In the 1920s, Andrews began working with other conservationists who sought to set aside wilderness areas for the common good. She was a contemporary and friend of the major players who were involved in the preservation project resulting in the Boundary Waters Canoe Area Wilderness, including Ernest Oberholtzer, Sewell Tyng, Aldo Leopold, and Sigurd Olson. Although men made up the public face of the BWCA project, Andrews and other women such as Frances Densmore and Gratia Countryman were active in strategic planning, writing letters, and connecting wealthy donors to the cause. Andrews also advocated for conservation in Wisconsin and on Michigan's Isle Royale, as well as of Mallard Island, where Oberholtzer lived and Frances rented.

Andrews had a particularly strong relationship with Oberholtzer, whom she met through mutual friends who were working on the passage of the Shipstead-Newton Act, which radically protected the land that would become the BWCA, defeating Edward Wellington Backus's plan to build a series of dam in the Rainy Lake watershed. The bill passed on July 3, 1930. Andrews wished to support Oberholzer's conservation effort, and began funding the Quetico-Superior Council and the Izaak Walton League to supplement his salary.
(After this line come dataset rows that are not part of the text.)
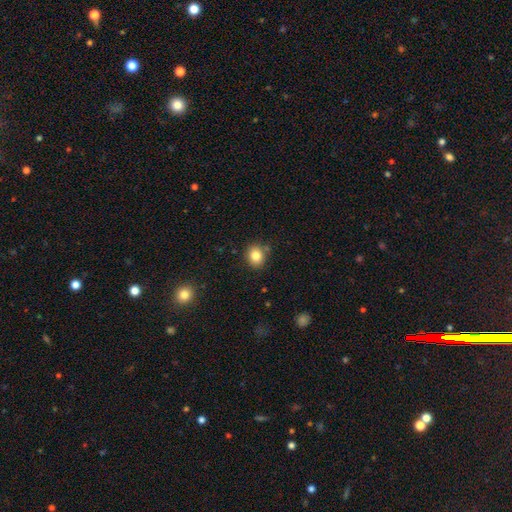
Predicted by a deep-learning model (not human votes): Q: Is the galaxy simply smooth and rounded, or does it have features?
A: smooth — 83%.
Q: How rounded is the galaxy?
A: round — 69%.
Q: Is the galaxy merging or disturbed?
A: none — 82%.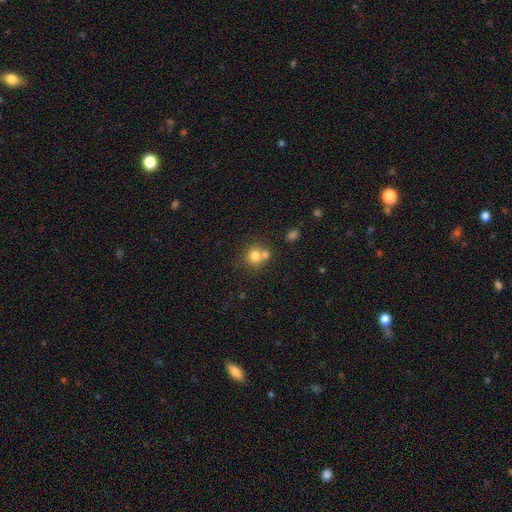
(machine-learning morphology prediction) smooth-or-featured: smooth: 76% | featured or disk: 12% | star or artifact: 12%
  how-rounded: round: 84% | in between: 15% | cigar-shaped: 1%
  merging: none: 49% | merger: 40% | minor disturbance: 8% | major disturbance: 3%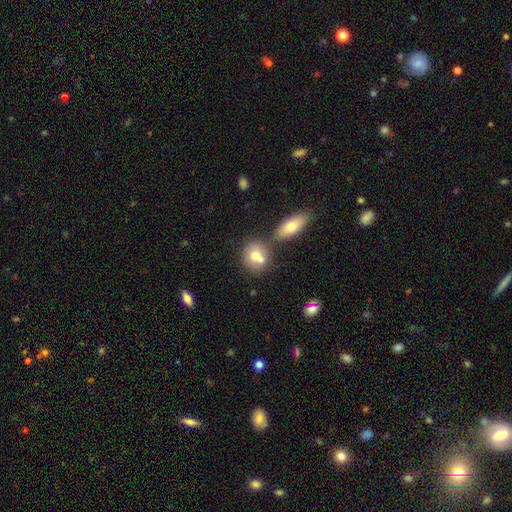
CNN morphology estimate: smooth_or_featured: smooth (p=0.72) [alt: featured or disk p=0.19]
how_rounded: round (p=0.78) [alt: in between p=0.20]
merging: none (p=0.46) [alt: merger p=0.42]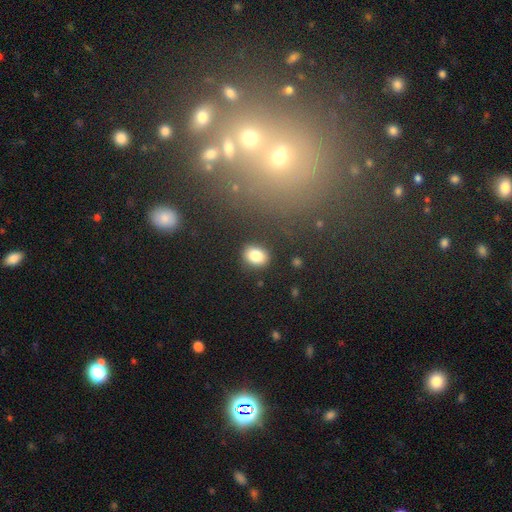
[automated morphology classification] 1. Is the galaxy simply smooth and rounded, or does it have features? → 83% smooth, 10% star or artifact, 7% featured or disk.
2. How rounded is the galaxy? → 63% in between, 36% round, 1% cigar-shaped.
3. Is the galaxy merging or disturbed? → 85% none, 10% minor disturbance, 3% major disturbance, 2% merger.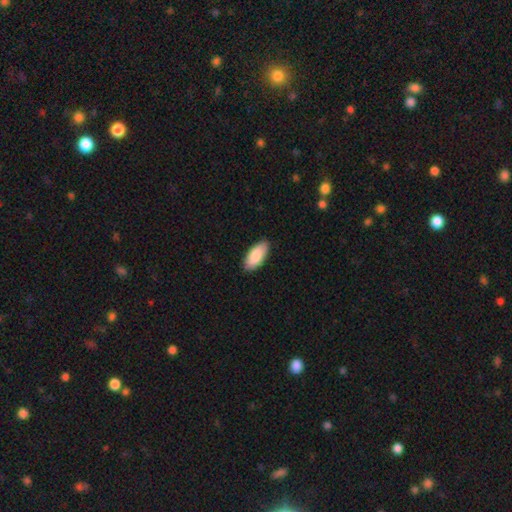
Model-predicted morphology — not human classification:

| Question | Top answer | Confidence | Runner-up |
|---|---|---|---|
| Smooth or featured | smooth | 89% | featured or disk (6%) |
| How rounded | in between | 91% | cigar-shaped (7%) |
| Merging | none | 88% | minor disturbance (9%) |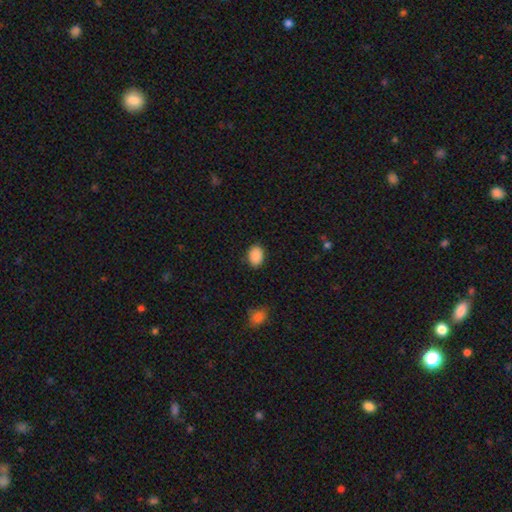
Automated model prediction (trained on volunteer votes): Q: Smooth or featured?
A: smooth (89%); runner-up: star or artifact (8%)
Q: How rounded?
A: in between (73%); runner-up: round (26%)
Q: Merging?
A: none (87%); runner-up: minor disturbance (9%)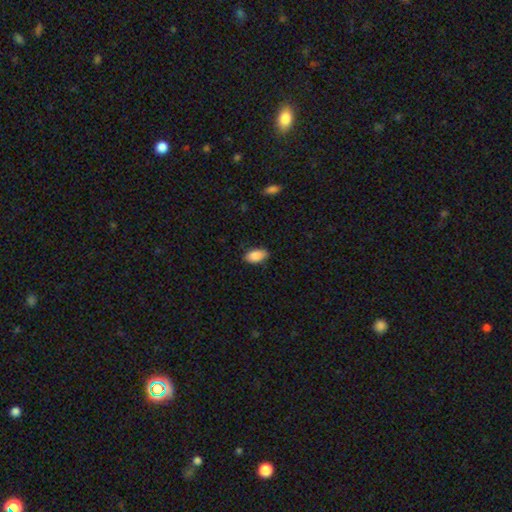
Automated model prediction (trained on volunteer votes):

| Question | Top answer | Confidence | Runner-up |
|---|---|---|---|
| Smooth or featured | smooth | 88% | star or artifact (7%) |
Along with Oberholtzer, who had personal relationships with many Ojibwe, Frances worked to find economic opportunities for Ojibwe families in Grand Portage to keep them on their land and preserve their way of life. Frances also worked with Oberholtzer on various land conservation projects, including land on Bancroft Bay and Deer Island, which was later donated to Camp Koochiching. They were also interested in Isle Royale National Park, the establishment of the Grand Portage Historic Monument, the relocation of Highway 61 to run through the Grand Portage Indian Reservation, and the Quetico-Superior program.

In 1951, Arthur Andrews died, leaving Frances as the last surviving member of the family. She deeded the Hunt Hill property to the National Audubon Society, stipulating that it should be run as a nature camp for Minnesota and Wisconsin residents, to allow flora and fauna to live out their natural lives, and that year-round conservation research should be done in partnership with local organizations. The "Audubon Camp of Wisconsin" opened at Hunt Hill in 1955.

The preservation of wilderness areas is of great importance to me and I, therefore, trust that the Society will maintain the Hunt Hill property in its natural condition.
— Frances Andrews, Letter to the National Audubon Society

In Andrews' will after she died in 1961, she gave money to the Nature Conservancy in the name of her brother, and established the Minneapolis Foundation's Andrews-Hunt Fund to support the Hunt Hill nature center. The fund also provides assistance to other philanthropic programs. The National Audubon Society received a $125,000 endowment to be used for Hunt Hill which still supports the nature center, while the board of directors continues to guide its work by Andrews’ stipulations. Money Andrews gifted to Obeholtzer in her will later made up the Ernest C. Oberholtzer Foundation, which worked to support Ojibwe culture and preserving wilderness areas.